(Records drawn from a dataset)
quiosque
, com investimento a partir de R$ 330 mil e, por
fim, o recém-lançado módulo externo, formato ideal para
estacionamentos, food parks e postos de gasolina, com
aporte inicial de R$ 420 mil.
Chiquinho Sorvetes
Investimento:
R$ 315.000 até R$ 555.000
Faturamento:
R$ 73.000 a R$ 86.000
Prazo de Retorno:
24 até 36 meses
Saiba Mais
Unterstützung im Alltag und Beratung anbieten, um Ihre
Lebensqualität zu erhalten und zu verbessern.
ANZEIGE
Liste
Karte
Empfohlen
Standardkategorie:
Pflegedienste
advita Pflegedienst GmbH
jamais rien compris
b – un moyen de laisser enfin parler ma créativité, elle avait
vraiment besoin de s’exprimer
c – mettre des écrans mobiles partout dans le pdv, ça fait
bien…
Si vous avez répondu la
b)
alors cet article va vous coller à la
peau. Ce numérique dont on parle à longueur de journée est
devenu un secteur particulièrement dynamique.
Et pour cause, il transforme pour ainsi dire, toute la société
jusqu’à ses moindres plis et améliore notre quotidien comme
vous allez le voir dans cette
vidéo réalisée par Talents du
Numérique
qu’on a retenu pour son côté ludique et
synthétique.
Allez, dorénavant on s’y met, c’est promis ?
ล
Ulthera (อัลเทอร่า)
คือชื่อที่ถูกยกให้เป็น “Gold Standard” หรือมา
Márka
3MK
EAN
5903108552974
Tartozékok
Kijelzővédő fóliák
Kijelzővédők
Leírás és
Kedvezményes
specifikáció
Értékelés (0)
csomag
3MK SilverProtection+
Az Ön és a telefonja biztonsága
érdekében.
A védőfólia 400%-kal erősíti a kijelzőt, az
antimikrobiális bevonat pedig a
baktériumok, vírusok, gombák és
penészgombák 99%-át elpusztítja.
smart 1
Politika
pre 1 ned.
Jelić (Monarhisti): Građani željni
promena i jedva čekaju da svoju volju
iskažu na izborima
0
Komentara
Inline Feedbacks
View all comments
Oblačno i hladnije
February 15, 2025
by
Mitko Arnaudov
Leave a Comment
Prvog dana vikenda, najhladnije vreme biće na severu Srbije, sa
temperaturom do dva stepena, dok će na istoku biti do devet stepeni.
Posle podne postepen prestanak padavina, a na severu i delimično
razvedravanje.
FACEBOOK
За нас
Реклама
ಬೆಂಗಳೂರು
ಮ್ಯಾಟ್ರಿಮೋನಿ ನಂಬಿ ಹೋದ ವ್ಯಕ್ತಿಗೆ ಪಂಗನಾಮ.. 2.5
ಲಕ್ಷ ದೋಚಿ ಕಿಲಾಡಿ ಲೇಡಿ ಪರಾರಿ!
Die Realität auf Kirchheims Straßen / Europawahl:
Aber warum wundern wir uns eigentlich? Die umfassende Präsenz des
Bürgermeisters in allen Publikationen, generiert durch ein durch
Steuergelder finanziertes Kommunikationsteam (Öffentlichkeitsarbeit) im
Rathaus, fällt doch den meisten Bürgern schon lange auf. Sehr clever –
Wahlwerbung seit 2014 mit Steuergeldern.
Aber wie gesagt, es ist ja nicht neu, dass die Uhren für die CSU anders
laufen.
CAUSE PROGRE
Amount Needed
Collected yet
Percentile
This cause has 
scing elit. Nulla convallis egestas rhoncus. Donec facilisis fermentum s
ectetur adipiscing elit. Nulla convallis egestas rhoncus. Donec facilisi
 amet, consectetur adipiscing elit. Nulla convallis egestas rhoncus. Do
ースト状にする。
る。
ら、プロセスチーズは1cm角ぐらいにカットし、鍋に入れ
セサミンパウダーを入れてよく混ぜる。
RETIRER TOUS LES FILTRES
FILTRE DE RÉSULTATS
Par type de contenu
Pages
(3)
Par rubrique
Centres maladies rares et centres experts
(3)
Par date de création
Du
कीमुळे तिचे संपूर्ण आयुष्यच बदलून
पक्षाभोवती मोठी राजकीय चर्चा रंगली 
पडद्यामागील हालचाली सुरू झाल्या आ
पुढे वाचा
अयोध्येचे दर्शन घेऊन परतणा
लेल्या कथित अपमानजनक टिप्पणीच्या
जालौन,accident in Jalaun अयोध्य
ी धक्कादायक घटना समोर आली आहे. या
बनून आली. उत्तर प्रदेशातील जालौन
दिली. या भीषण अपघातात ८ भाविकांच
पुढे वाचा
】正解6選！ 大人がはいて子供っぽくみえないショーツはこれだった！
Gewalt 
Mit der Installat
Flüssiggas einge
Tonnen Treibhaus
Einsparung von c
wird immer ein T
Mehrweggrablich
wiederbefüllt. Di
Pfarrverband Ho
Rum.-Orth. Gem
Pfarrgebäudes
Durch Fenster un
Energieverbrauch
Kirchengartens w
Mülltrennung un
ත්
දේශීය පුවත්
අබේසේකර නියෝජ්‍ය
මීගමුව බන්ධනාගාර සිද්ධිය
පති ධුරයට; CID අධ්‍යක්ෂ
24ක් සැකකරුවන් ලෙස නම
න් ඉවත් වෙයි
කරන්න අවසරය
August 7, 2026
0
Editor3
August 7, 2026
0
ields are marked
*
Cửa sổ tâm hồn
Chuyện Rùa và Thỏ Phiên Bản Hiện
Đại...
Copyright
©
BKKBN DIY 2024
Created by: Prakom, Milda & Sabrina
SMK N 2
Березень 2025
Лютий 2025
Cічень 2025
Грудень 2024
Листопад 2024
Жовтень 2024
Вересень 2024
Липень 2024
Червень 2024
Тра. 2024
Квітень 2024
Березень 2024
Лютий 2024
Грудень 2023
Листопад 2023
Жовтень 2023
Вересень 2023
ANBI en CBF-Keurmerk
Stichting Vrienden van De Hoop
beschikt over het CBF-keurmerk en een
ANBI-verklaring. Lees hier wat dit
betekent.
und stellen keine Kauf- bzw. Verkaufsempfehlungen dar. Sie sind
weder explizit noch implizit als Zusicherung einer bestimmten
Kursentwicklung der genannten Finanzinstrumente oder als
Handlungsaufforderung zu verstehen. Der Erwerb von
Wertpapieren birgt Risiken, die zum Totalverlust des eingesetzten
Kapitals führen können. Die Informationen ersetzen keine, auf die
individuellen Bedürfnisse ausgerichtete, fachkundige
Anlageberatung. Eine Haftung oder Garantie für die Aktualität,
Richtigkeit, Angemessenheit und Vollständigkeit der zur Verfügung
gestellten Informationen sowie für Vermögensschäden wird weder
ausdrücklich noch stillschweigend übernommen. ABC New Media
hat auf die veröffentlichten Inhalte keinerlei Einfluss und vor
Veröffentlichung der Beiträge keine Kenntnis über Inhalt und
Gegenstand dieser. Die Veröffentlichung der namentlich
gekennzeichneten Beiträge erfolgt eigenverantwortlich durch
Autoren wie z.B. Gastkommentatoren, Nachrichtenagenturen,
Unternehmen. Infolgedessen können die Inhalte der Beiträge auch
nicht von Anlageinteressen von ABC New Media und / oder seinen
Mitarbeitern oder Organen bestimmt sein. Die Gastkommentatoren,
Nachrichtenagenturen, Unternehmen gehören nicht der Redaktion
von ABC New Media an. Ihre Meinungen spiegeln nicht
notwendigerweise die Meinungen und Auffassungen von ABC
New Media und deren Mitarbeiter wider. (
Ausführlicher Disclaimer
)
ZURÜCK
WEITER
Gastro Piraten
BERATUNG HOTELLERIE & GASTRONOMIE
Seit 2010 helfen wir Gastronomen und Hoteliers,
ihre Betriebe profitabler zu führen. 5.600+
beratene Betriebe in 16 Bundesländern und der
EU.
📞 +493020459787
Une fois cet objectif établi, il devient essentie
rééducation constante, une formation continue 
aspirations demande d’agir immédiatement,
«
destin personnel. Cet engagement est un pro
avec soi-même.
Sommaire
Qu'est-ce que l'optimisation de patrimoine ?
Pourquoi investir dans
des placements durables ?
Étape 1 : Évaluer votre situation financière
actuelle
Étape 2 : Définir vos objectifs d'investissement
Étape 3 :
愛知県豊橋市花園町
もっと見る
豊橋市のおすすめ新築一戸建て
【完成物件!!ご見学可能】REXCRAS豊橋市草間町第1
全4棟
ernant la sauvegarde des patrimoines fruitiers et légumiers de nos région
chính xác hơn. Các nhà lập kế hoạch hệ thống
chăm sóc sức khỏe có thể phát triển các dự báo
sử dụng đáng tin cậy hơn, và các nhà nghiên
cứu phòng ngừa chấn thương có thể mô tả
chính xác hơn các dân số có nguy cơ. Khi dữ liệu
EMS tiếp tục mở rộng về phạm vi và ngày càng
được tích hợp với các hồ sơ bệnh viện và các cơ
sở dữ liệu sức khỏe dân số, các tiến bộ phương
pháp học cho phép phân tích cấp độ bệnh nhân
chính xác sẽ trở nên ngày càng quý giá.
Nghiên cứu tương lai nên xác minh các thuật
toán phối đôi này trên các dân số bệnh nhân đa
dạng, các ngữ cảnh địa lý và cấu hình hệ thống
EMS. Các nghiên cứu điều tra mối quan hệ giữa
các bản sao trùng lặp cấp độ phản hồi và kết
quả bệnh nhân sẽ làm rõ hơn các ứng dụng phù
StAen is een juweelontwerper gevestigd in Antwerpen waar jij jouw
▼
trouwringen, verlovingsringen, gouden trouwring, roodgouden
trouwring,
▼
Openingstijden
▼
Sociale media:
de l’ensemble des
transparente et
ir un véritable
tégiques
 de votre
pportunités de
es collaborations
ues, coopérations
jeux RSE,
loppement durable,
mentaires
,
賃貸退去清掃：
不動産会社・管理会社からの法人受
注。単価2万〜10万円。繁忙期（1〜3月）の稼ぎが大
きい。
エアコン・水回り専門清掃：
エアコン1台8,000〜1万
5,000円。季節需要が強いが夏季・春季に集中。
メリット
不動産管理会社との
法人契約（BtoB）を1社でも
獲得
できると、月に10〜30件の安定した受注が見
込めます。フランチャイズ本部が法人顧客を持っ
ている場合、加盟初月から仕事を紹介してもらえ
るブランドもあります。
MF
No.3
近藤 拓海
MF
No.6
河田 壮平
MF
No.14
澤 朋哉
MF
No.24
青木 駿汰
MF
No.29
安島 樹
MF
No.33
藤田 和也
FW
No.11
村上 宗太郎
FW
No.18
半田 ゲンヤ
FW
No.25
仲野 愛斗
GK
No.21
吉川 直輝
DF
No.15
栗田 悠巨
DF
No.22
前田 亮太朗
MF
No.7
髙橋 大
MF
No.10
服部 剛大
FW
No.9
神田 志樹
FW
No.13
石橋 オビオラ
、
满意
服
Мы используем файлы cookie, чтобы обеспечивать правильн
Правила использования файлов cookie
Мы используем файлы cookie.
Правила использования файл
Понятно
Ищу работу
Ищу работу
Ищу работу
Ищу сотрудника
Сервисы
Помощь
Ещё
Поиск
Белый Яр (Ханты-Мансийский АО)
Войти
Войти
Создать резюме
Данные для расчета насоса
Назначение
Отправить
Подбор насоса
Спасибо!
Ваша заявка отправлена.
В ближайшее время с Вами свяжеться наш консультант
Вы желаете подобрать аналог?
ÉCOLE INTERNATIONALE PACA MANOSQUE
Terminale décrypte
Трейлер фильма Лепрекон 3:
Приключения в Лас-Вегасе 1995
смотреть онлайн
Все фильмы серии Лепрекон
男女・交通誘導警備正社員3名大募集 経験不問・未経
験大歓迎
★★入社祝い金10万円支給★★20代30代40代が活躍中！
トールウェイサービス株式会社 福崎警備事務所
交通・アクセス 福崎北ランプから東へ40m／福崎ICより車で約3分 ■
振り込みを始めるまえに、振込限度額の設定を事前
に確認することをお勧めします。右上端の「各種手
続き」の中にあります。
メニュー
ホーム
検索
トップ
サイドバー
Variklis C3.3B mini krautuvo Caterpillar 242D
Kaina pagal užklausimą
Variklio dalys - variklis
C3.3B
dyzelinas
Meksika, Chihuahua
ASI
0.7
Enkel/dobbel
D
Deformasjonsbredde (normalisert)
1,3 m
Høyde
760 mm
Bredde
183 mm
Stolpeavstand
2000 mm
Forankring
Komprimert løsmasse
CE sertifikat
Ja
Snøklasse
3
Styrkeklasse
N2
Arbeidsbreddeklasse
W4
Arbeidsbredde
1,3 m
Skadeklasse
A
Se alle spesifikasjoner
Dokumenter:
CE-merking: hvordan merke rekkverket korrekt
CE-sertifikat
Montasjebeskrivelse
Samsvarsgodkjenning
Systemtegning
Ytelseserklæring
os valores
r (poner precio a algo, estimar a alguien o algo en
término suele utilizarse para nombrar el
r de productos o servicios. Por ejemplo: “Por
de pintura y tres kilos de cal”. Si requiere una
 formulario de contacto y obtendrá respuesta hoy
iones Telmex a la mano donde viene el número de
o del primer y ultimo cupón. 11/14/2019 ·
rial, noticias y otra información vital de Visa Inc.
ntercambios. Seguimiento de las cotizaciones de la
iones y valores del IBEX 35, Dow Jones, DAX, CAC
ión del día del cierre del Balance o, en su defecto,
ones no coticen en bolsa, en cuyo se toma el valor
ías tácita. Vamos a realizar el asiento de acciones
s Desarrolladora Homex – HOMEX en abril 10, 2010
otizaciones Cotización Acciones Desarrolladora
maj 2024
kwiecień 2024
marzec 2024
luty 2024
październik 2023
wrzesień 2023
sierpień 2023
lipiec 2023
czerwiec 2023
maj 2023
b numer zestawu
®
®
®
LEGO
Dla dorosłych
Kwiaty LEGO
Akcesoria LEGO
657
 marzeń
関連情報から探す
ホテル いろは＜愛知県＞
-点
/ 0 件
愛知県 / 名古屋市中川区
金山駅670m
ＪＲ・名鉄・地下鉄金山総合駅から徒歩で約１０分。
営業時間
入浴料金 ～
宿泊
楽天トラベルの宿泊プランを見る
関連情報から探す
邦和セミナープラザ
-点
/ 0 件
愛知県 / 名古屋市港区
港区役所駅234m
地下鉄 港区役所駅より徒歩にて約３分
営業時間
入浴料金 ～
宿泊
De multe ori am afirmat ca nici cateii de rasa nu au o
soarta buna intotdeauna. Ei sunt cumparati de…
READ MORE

-- What you need to do --
Give the number of lines in the records that contain the word "weder", and write nothing else.

-- Exercise output --
2